• [Given task 1]:
Can you repeat, word for word, the part of the Tanaa Banaa description that opens with the words containing "Tanaa Banaa is" and closes with "Day of Eid."?
• [Given task 2]:
How would you render this sentence from the Tanaa Banaa description in Spanish: "Tanaa Banaa is a Pakistani Ramadan special romantic teen drama television series Created and developed by Shahzad Javed, Head of Content, HUM TV, directed by Saife Hassan, written by Hassaan Imam and produced by Momina Duraid under her banner MD Productions."

[BEGIN Document section]

Tanaa Banaa is a Pakistani Ramadan special romantic teen drama television series Created and developed by Shahzad Javed, Head of Content, HUM TV, directed by Saife Hassan, written by Hassaan Imam and produced by Momina Duraid under her banner MD Productions. It features Alizeh Shah and  Singer Ali Zafar's Brother, debutant Danyal Zafar in lead roles while Komal Rizvi, Javeria Abbasi, Aamir Qureshi, Hassan Noman and Ismat Zaidi in supporting cast. The serial aired everyday in Ramadan 2021 on Hum TV and the final episode was aired on 1st Day of Eid.

[END Document section]
[BEGIN Record excerpts]

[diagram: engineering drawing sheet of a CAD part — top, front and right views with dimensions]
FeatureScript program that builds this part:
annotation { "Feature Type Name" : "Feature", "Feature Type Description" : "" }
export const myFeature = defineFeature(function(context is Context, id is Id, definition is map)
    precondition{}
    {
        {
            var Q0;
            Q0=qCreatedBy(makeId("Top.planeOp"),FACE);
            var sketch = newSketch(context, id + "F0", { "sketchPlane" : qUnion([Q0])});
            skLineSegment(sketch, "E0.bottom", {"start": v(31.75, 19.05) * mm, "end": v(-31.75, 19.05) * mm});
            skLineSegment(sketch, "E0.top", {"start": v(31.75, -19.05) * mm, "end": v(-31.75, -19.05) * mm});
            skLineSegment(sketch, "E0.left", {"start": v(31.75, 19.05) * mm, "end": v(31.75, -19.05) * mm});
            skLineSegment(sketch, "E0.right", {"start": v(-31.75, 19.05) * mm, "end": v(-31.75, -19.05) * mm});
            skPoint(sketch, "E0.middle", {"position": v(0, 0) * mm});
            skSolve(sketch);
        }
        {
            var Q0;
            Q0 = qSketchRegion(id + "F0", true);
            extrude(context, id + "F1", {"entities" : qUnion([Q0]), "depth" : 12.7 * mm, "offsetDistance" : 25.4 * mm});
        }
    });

[END Record excerpts]

• [Exercise output 1]:
Tanaa Banaa is a Pakistani Ramadan special romantic teen drama television series Created and developed by Shahzad Javed, Head of Content, HUM TV, directed by Saife Hassan, written by Hassaan Imam and produced by Momina Duraid under her banner MD Productions. It features Alizeh Shah and  Singer Ali Zafar's Brother, debutant Danyal Zafar in lead roles while Komal Rizvi, Javeria Abbasi, Aamir Qureshi, Hassan Noman and Ismat Zaidi in supporting cast. The serial aired everyday in Ramadan 2021 on Hum TV and the final episode was aired on 1st Day of Eid.

• [Exercise output 2]:
Tanaa Banaa es una serie de televisión paquistaní de drama romántico juvenil, especial de Ramadán, creada y desarrollada por Shahzad Javed, jefe de contenido de HUM TV, dirigida por Saife Hassan, escrita por Hassaan Imam y producida por Momina Duraid bajo su sello MD Productions.